# Oriental Mix



## Ashley (Apr 27, 2004)

Crathes is a rescue cat. He was found when he was two weeks old in the woods. I figure he is some kind of Oriental cat due to his marking but don't think he's Siamese since he's cream colored and isn't very vocal. Nor is he loud when he does meow. He's tall and lanky with long legs.


----------



## Padunk (Oct 20, 2003)

I'm terrible at identifying breeds but his points make me believe he has at least some siamese in him. Siamese mixes don't necessarily have dark points or are vocal. It's hard to tell because of the flash but it looks like he has blue eyes.. does he?


----------



## Jeanie (Jun 18, 2003)

He is flame pointed and very pretty cat. As far as the cream color is concerned, Siamese are born white. Then they turn cream and buff colored. The Sealpoint and Bluepoint have darker areas on the back, but Lilac and Chocolate points don't. Your cat seems to have the dense fur of a Siamese, but since he doesn't have a loud voice and does have the Tabby M *on his forehead, my guess is that he is, nevertheless, a mix. I'm curious about the color of his eyes too. 

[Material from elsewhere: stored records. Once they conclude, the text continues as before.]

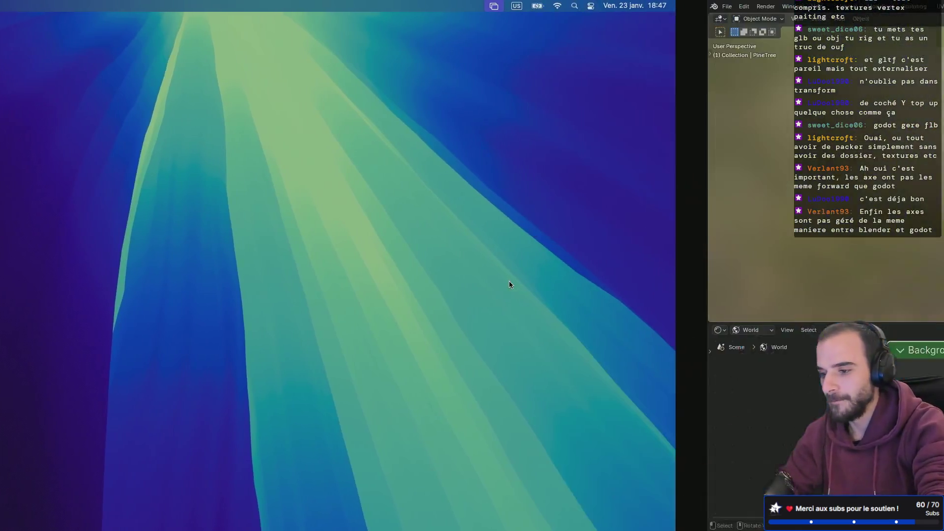
pyautogui.press('ctrl+Right')
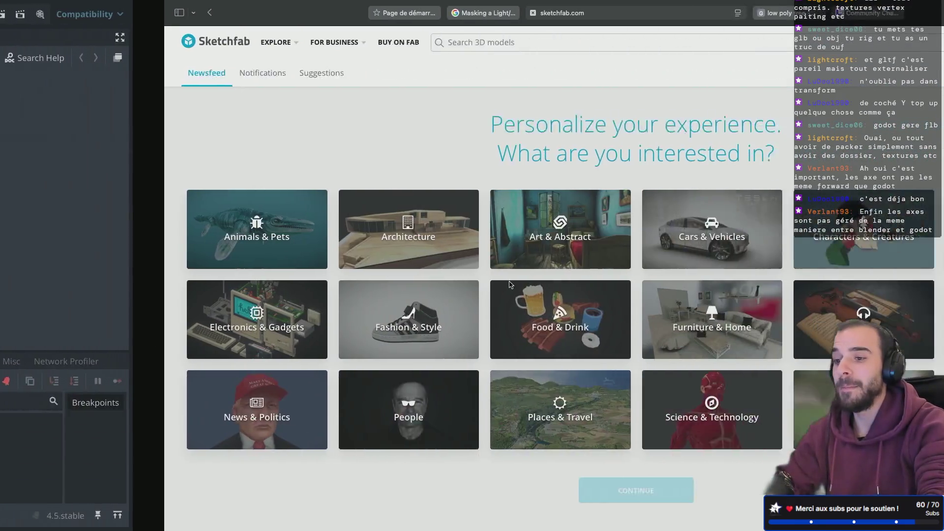
pyautogui.click(850, 49)
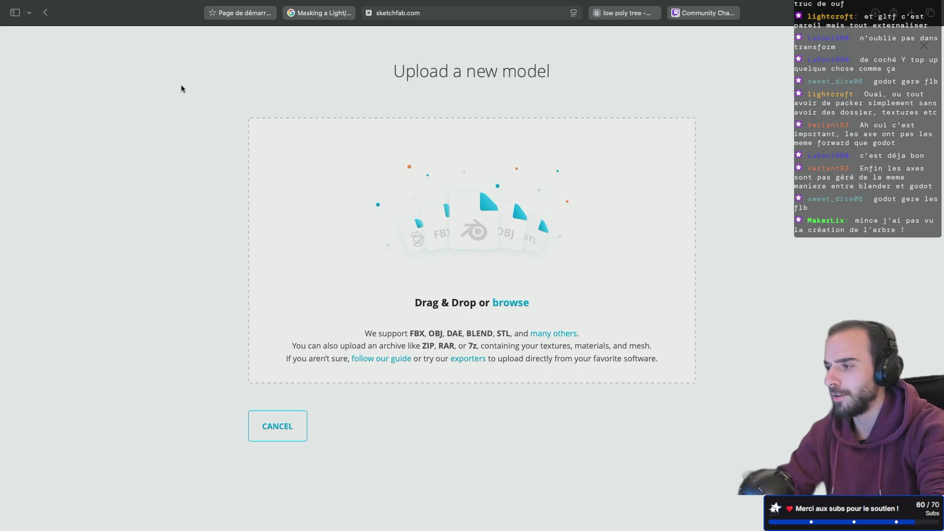
# Take Safari out of full screen, move its window to the upper left, and open Finder.
pyautogui.click(39, 27)
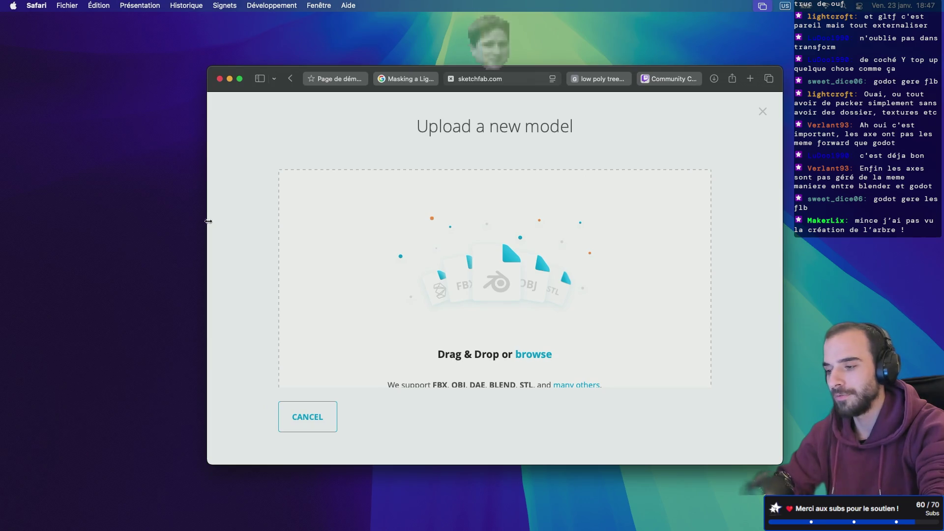
pyautogui.moveTo(723, 75)
pyautogui.mouseDown()
pyautogui.moveTo(649, 47)
pyautogui.moveTo(602, 46)
pyautogui.mouseUp()
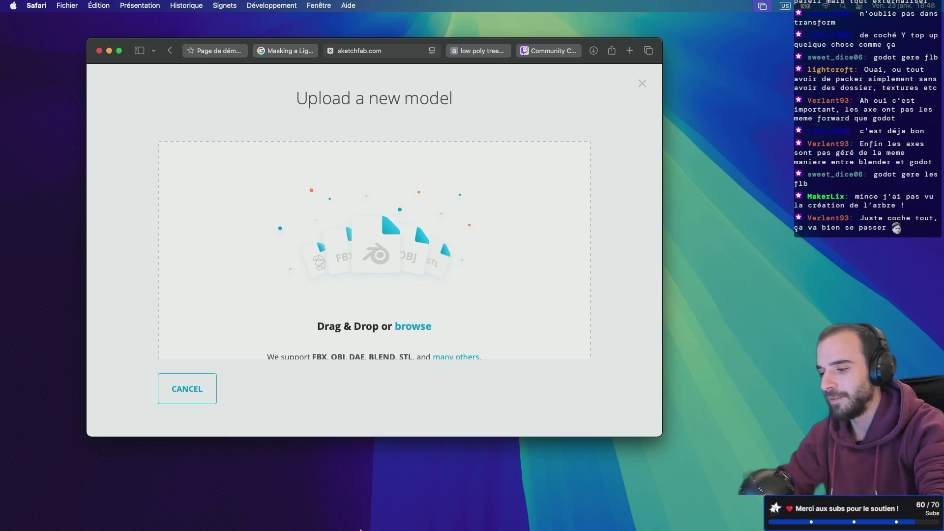
pyautogui.click(348, 501)
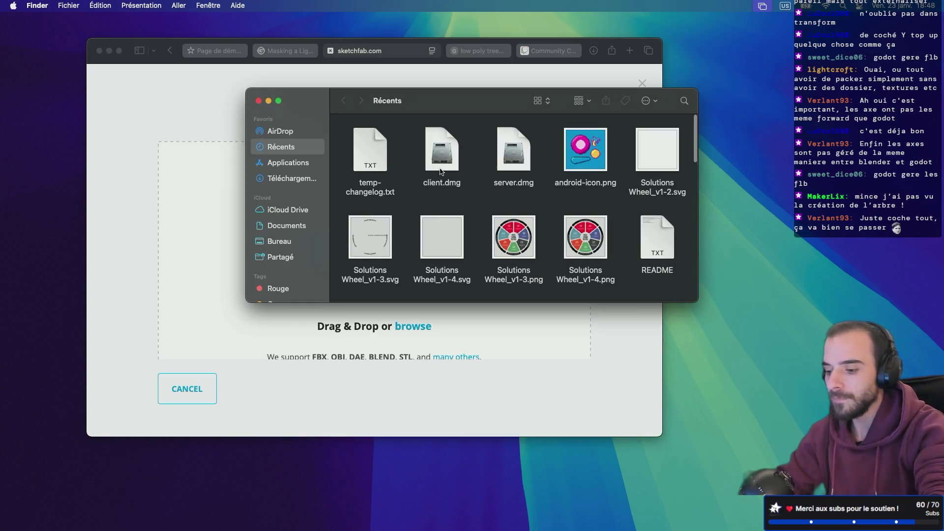
# Open the Blender folder in Finder and drop PineTree.glb onto Sketchfab's upload area.
pyautogui.press('super+shift+h')
pyautogui.doubleClick(449, 152)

* There was some hanky panky with tabbies in creating new colors, but any trace of it now is not desirable in show cats. We're never satisfied with what nature does! Pretty result though!


----------



## Ashley (Apr 27, 2004)

Thanks for the info. His eyes are a pale sky blue. I think he's adorable also and love him dearly.


----------



## jonsgirl (Nov 7, 2003)

Cutie! He looks like an orange creamsicle! I bet he knows how handsome he is too!


----------